The 53-year-old is blown away by the dominance of the German and European champions and singled out Arjen Robben for praise
German icon Lothar Matthaus said Bayern Munich are the most dominant team he has seen throughout his illustrious career.
Jupp Heynckes guided Bayern to an historic treble last season, winning the Bundesliga, Champions League and DFB-Pokal.
Bayern have continued their record-breaking ways under Pep Guardiola, remaining unbeaten en route to retaining their Bundesliga crown with seven games to spare.
The German giants are also in the Champions League quarter-finals as they look to claim back-to-back titles, while Kaiserslautern stand in their way of a third consecutive DFB-Pokal final appearance.
Matthaus, who won the Bundesliga seven times during two spells with Bayern, has been blown away by the club’s dominance throughout Europe.
“The players certainly enjoy hearing the numbers,” Matthaus said.
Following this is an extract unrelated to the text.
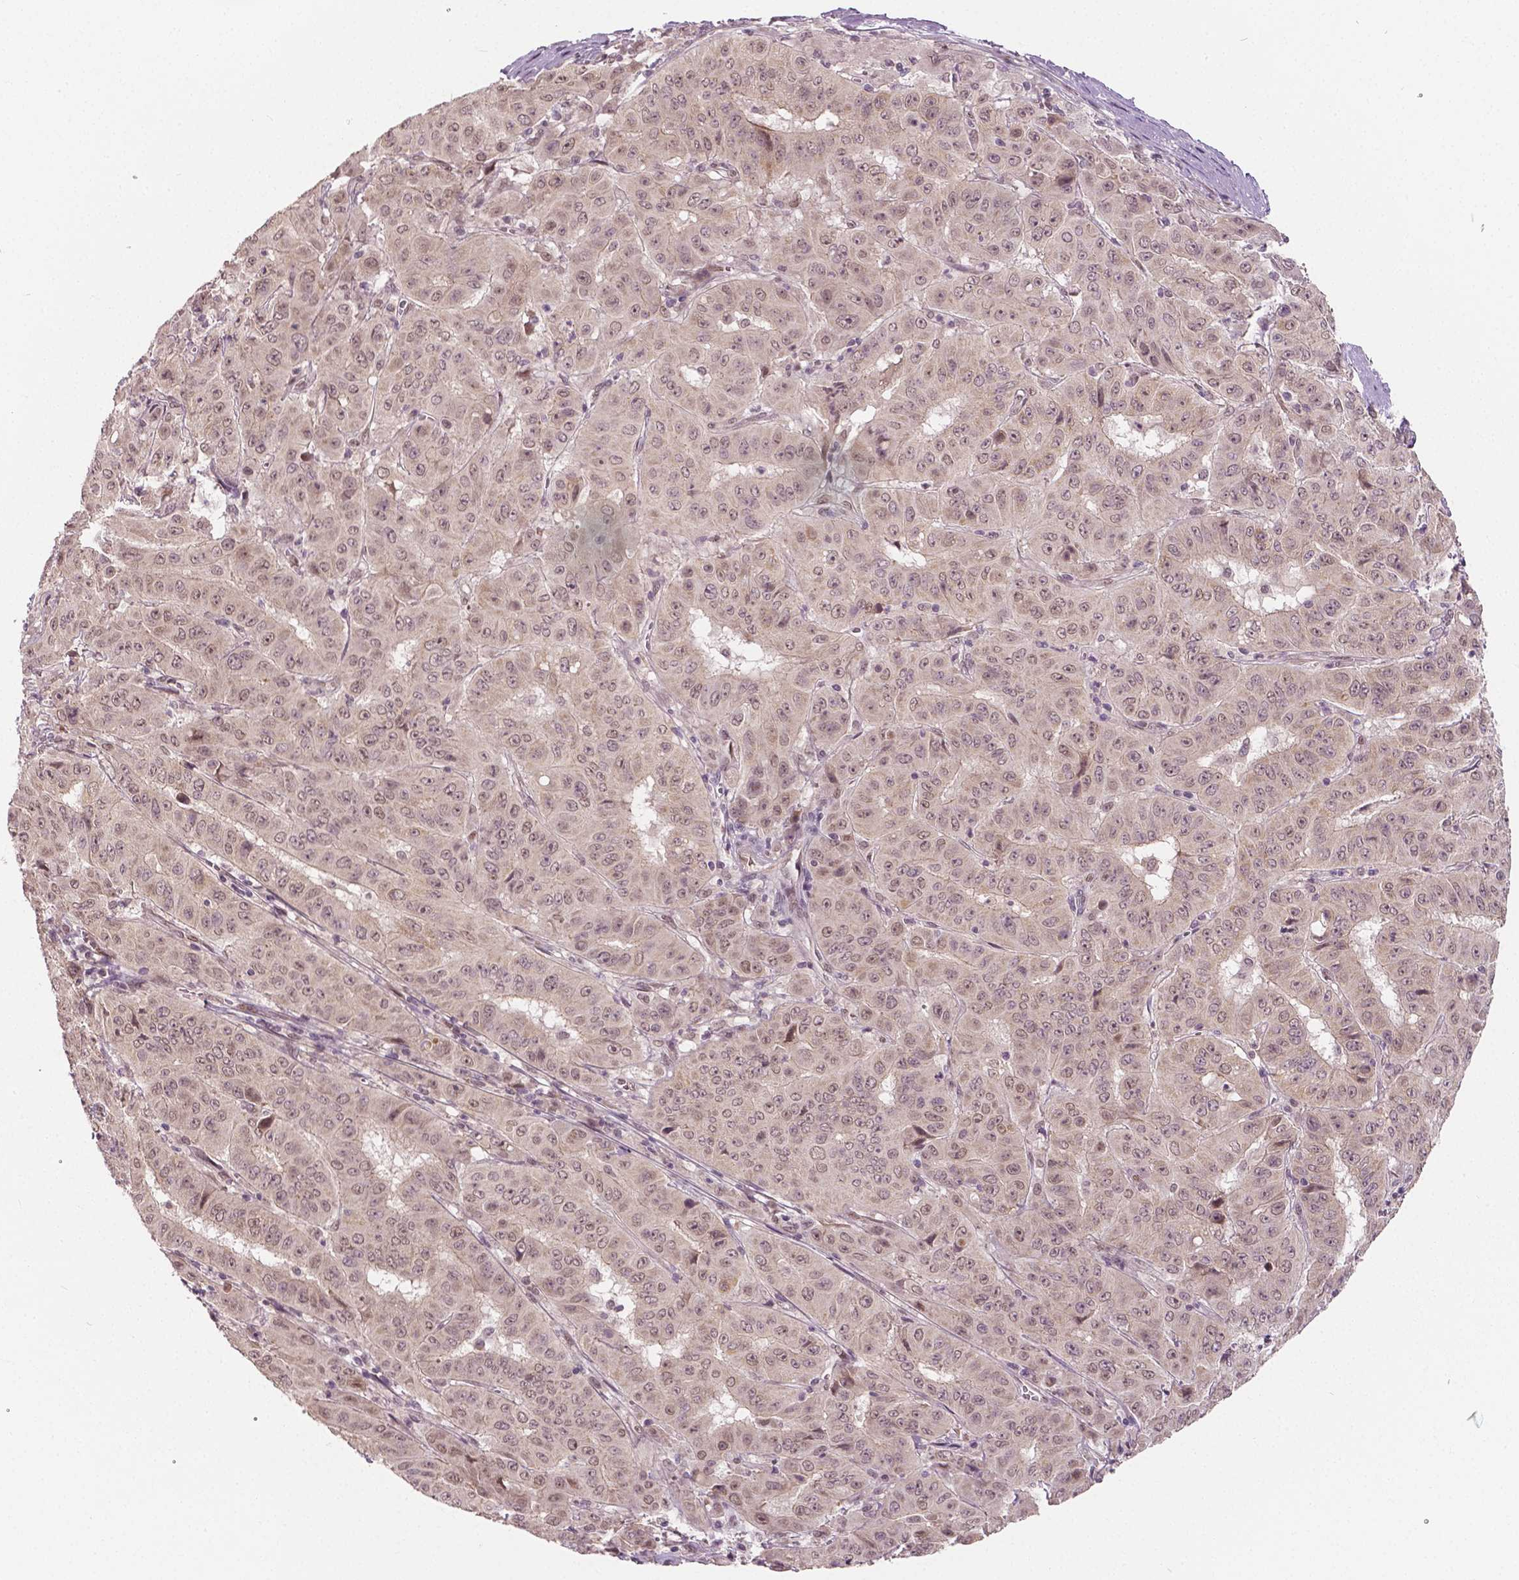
{"staining": {"intensity": "weak", "quantity": "<25%", "location": "nuclear"}, "tissue": "pancreatic cancer", "cell_type": "Tumor cells", "image_type": "cancer", "snomed": [{"axis": "morphology", "description": "Adenocarcinoma, NOS"}, {"axis": "topography", "description": "Pancreas"}], "caption": "This is a photomicrograph of immunohistochemistry staining of adenocarcinoma (pancreatic), which shows no staining in tumor cells.", "gene": "HMBOX1", "patient": {"sex": "male", "age": 63}}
“It’s something they can always be proud of having been part of. And I doubt if many of these records will be improved on again in the foreseeable future.
“In all my years as a player and coach, whether in Italy, Spain or anywhere else, I’ve never encountered a team as dominant as FC Bayern have been over the past couple of seasons.”
Matthaus reserved praise for Dutch winger Arjen Robben, who has become one of Bayern’s key players after a difficult start to life in Munich.
Robben, perceived as a selfish player by some pundits, often found himself on the bench during stages of last season but forced his way into the team as Bayern triumphed over rivals Borussia Dortmund in the European final at Wembley.
The 30-year-old is now one of the first names read out on Bayern’s team sheet alongside fellow speedster Franck Ribery.
“There was a widely held perception that Arjen could be a bit egotistical out on the pitch,” Matthaus said. “And on top of that, he’s been very injury-prone.
“Neither of those factors have applied this season. He’s profited the most from the change of coach and you can see it in his body language.
“He plays with his head up and he’s constantly pressing forward.”